Ok first thing I’m not an expert, most facts regarding sweet potatoes you can find out by googling. There isn’t however, a great deal specifically for growing them in the UK.
I started growing them from a few plants 3 years ago (which is expensive) and now I’ve moved on to plugs which I’ve grown on with good yield and size. They cost £15 for 12 plugs which I think is a good price especially if you go in with others. I had 12 plants this year and found it was too much, 6 is probably a good number to manage.
I tried to cultivate slips from a few runts I found leftover last year but they only produced roots. I’m determined this year to store the tubers better and select healthier ones to produce slips from. The difficulty is to provide enough warmth and sun light for them over winter. Ideally they probably need to be started in March or early April but sweet potatoes don’t store that long. If I fail then I’ll look to get hold of an organic chemical free sweet potato from a shop, watch this space!
Anyway, whether you have plants, plugs or slips plant them on in 10ltr pots as soon as possible with a mixture of normal compost and ericaceous. I find sweet potatoes prefer a slightly more acidic ph!
Keep these pots in the greenhouse/somewhere sunny and warm until mid to late May. Sweet potatoes like loamy, sandy slightly acidic soil so prepare a bed with this in mind. They also require depth, not for the tubers but for the roots, and space because the vines will spread.
I’ve read advice to plant them in mounds but I found as the tubers grow they poke out of the mounds especially with watering. They need lots of heat and lots of water. When first planted use fleece or cloche.
I created a hedgehog which would have been great if we hadn’t had the hottest summer on record! It did however slow down evaporation, a polytunnel would be ideal!
Even with a heatwave you can’t have too much heat with sweetpotatoes, you just have to make sure they are well watered. They also respond well to a feed of sulphate of potash. The leaves can be eaten like spinach and have more health benefits/vitamins than the tuber itself!
Harvest time is advised when the vines start to die back and before the first frost. My plants have never flowered nor died back. I harvest from the beginning of September as they are more or less ready, you can try and promote more growth by fleecing and feeding but if you have 12 plants you have to get stuck in.

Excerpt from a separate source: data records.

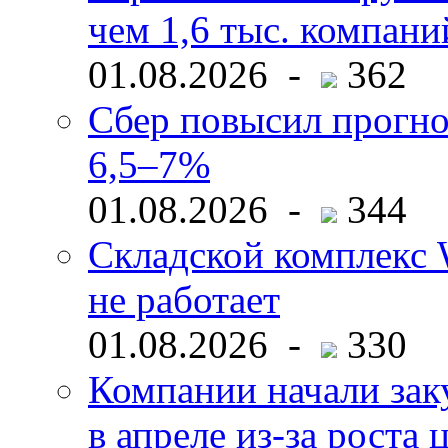
чем 1,6 тыс. компани
01.08.2026 -
362
Сбер повысил прогно
6,5–7%
01.08.2026 -
344
Складской комплекс W
не работает
01.08.2026 -
330
Компании начали зак
в апреле из-за роста 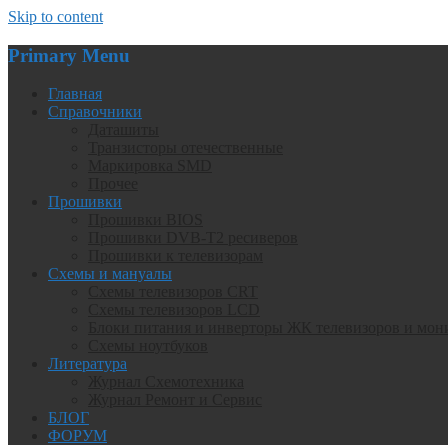
Skip to content
Primary Menu
Главная
Справочники
Даташиты
Транзисторы отечественные
Маркировка SMD
Прочее
Прошивки
Прошивки BIOS
Прошивки DVB-T2 ресиверов
Прошивки к телевизорам
Схемы и мануалы
Схемы телевизоров CRT
Схемы телевизоров LCD
Блоки питания и инверторы ЖК телевизоров и мон
Схемы ноутбуков
Литература
Журнал Схемотехника
Журнал Ремонт и Сервис
БЛОГ
ФОРУМ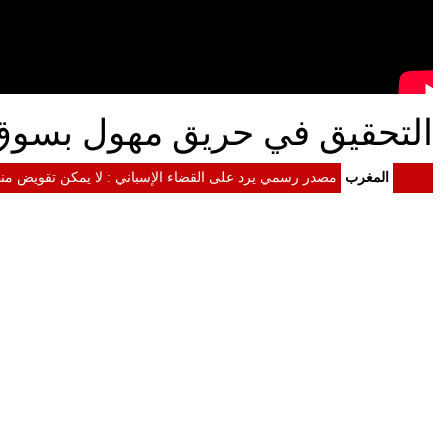
التحقيق في حريق مهول بسوق
المغرب
مصدر رسمي يرد على القضاء الإسباني : لا يمكن تقويض منظ
المغرب
الداخلية: معلومات مضللة وشبكات التهريب وراء أحداث سبتة
المغرب
الرئيس الأمريكي دونالد ترامب إلى جلالة الملك : الولايات
المغرب
الملك محمد السادس يستقبل "أسود الأطلس" احتفاء بإنجاز موند
المغرب
الملك محمد السادس يترأس مراسيم الاحتفال بالذكرى 27 لعيد العرش
المغرب
الملك يدعو القطاع المالي إلى تعبئة الموارد المالية لدعم ا
المغرب
الملك محمد السادس : لا أبحث عن مجد شخصي ونتطلع إلى إط
المغرب
خطاب العرش.. المغرب رسخ مكانته كفاعل موثوق واختار تنو
المغرب
الملك محمد السادس: المغرب دخل مرحلة فاصلة ونسبة النمو مرشحة ل
المغرب
البام" يكشف لائحة مرشحيه للتشريعيات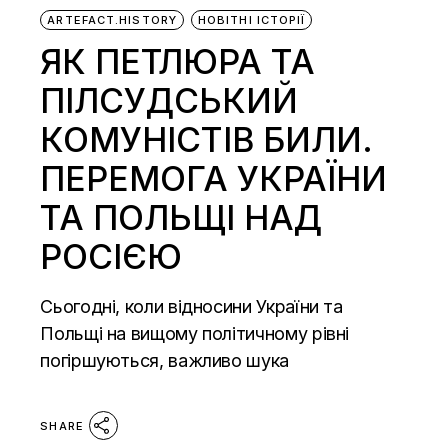
ARTEFACT.HISTORY
НОВІТНІ ІСТОРІЇ
ЯК ПЕТЛЮРА ТА
ПІЛСУДСЬКИЙ
КОМУНІСТІВ БИЛИ.
ПЕРЕМОГА УКРАЇНИ
ТА ПОЛЬЩІ НАД
РОСІЄЮ
Сьогодні, коли відносини України та
Польщі на вищому політичному рівні
погіршуються, важливо шука
SHARE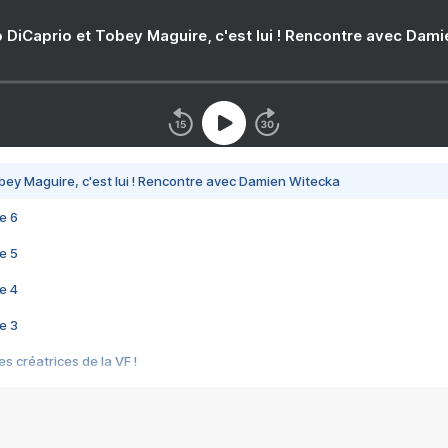
 DiCaprio et Tobey Maguire, c'est lui ! Rencontre avec Dam
bey Maguire, c'est lui ! Rencontre avec Damien Witecka
e 6
e 5
e 4
e 3
s créatrices de la VF !
e 2
e 1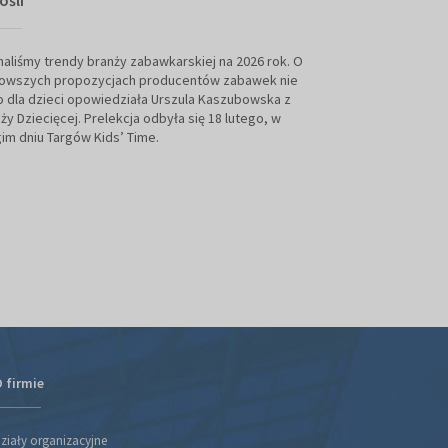
ośli
Jednym z ciekawy
TIME była debata
aliśmy trendy branży zabawkarskiej na 2026 rok. O
branży zabawkowej.
nowszych propozycjach producentów zabawek nie
czy rosnąca liczb
o dla dzieci opowiedziała Urszula Kaszubowska z
się na wyższy poz
ży Dziecięcej. Prelekcja odbyła się 18 lutego, w
staje się barierą 
im dniu Targów Kids’ Time.
małych i średnich
działających w Eur
 firmie
ziały organizacyjne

When you harvest try and dig around the plant as much as possible and gently prise the plant up. Any damage to a tuber will prevent storage. The main tubers will be directly under the stem
When harvested unlike most veg they are not at their best, they need to ‘cure’ to bring out the sweetness. They need warmth (over 15c) and a bit of moisture for 4-5 days or even longer. An ideal place is an airing cupboard but not many households have these any more. A bathroom is a good place due to the humidity unfortunately there is probably a toilet as well!